Hernia (Abdominal Wall and Groin) - 2-4
A hernia is an abnormal protrusion of part of a viscus through its containing wall. Hernias, in particular inguinal hernias, are very common, and thus, herniorrhaphy is a common surgical intervention.
- Congenital hernia
- Infantile inguinal hernia
- Acquired hernia
- Inguinal hernia
- Femoral hernia
- Umbilical hernia
- Ventral (incisional) hernia
Particular attention should be paid to the physical examination and identification of the type of hernia. Non-reducible (incarcerated) hernia are at increased risk for strangulation and requires emergent, rather than elective, repair.

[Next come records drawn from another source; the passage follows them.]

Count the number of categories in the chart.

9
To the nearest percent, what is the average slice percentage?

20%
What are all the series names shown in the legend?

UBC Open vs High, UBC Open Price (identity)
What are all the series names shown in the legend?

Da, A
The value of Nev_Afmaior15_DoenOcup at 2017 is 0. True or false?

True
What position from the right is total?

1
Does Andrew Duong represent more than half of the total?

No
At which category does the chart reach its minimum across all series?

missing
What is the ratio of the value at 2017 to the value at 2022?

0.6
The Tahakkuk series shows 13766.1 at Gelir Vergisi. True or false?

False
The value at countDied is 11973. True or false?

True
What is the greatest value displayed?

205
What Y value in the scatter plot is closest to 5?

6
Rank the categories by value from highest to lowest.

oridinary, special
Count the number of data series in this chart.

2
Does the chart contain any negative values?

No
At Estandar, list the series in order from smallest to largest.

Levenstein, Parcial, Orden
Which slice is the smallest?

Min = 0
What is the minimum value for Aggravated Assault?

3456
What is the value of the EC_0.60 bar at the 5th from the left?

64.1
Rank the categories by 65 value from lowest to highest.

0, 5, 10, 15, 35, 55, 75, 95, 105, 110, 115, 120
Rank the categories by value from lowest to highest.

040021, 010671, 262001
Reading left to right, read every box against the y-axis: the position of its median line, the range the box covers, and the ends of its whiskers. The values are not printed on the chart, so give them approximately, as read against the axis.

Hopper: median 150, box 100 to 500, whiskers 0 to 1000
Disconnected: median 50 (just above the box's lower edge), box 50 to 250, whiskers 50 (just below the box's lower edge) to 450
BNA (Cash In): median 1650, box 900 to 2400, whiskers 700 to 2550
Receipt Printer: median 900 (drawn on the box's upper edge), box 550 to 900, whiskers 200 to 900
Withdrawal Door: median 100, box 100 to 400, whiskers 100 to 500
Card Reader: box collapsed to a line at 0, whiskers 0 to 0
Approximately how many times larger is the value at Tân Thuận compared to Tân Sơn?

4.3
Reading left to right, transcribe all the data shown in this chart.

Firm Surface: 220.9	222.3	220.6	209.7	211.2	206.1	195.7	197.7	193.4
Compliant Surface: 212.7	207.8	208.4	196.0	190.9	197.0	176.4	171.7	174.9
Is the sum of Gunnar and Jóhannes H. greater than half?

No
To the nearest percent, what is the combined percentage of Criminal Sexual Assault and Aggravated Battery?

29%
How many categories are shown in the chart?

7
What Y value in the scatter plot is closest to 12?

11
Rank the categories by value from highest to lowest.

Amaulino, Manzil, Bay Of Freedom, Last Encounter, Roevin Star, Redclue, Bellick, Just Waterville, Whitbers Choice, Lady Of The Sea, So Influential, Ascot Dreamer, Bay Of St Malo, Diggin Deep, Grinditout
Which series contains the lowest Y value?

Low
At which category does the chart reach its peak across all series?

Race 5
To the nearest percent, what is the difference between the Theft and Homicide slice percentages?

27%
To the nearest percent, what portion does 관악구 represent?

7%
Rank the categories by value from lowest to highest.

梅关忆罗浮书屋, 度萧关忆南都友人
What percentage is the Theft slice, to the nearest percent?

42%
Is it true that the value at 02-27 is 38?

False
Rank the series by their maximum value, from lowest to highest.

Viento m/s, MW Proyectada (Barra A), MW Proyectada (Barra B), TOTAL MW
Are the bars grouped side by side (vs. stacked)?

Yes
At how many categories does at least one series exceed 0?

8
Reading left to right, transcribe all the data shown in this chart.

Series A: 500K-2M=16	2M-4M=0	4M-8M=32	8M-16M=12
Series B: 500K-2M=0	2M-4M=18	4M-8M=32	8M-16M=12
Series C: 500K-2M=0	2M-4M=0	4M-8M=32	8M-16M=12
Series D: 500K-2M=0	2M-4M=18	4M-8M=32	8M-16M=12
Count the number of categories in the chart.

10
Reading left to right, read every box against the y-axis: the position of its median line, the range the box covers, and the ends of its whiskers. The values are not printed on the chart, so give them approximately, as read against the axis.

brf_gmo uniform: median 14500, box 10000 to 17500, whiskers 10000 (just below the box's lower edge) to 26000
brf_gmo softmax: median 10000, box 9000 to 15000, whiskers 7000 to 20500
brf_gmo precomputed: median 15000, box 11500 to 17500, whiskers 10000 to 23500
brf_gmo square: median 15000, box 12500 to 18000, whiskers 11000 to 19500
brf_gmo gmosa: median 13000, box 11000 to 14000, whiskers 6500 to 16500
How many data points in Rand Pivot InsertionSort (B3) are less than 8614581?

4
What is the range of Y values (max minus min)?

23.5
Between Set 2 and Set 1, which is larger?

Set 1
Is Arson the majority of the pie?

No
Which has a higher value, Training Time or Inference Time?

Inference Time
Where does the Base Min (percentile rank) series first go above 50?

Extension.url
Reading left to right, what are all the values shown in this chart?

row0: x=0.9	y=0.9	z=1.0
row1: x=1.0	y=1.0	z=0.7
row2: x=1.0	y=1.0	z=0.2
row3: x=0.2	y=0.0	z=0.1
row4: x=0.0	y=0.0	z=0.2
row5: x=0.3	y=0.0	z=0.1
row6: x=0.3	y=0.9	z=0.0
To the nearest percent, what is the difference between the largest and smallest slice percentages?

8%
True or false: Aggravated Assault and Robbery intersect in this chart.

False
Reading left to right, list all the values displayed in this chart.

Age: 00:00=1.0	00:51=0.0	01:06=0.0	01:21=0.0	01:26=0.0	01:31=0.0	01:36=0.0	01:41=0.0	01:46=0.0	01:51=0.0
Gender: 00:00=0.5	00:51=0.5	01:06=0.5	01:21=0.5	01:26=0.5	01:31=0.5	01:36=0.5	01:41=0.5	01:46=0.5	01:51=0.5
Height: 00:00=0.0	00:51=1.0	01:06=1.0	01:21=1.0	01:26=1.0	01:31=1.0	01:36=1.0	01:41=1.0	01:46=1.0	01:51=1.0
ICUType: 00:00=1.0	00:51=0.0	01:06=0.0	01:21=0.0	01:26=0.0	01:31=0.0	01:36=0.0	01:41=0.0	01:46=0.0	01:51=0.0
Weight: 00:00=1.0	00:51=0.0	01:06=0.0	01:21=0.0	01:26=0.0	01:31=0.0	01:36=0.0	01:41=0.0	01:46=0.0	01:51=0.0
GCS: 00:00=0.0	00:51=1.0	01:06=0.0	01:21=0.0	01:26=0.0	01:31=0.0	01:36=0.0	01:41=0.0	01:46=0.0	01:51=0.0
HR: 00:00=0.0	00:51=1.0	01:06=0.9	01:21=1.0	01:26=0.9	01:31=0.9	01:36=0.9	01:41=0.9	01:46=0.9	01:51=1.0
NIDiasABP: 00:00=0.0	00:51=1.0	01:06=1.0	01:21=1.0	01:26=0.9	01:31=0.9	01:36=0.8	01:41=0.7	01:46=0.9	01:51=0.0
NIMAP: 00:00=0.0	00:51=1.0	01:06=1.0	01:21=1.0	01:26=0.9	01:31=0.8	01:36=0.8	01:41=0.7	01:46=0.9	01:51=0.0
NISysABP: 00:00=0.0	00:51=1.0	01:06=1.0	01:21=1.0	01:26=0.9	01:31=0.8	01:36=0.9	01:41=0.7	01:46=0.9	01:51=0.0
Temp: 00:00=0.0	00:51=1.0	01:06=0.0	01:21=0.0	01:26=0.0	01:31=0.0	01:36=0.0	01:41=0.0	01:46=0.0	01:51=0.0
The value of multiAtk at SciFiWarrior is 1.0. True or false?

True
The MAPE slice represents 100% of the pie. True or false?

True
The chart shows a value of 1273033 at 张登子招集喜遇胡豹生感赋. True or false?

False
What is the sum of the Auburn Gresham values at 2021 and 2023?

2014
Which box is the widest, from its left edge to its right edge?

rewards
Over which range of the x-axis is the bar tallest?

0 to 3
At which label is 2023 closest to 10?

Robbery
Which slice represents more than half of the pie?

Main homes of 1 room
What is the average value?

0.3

Given a patient with a hernia, the candidate will
- list and interpret critical clinical findings, including
- differentiate the various types of hernias on the basis of physical exam;
- differentiate hernias from other causes of a groin masses;
- identify hernias needing emergent surgical repair;
- list and interpret critical investigations of a patient who may have strangulation, ischemia, or bowel obstruction;
- construct an effective management plan, including
- select patients in need of surgical consultation;
- counsel and educate patients on the risks associated with uncorrected hernias as well as strategies to reduce post-operative recurrence (especially with ventral hernias).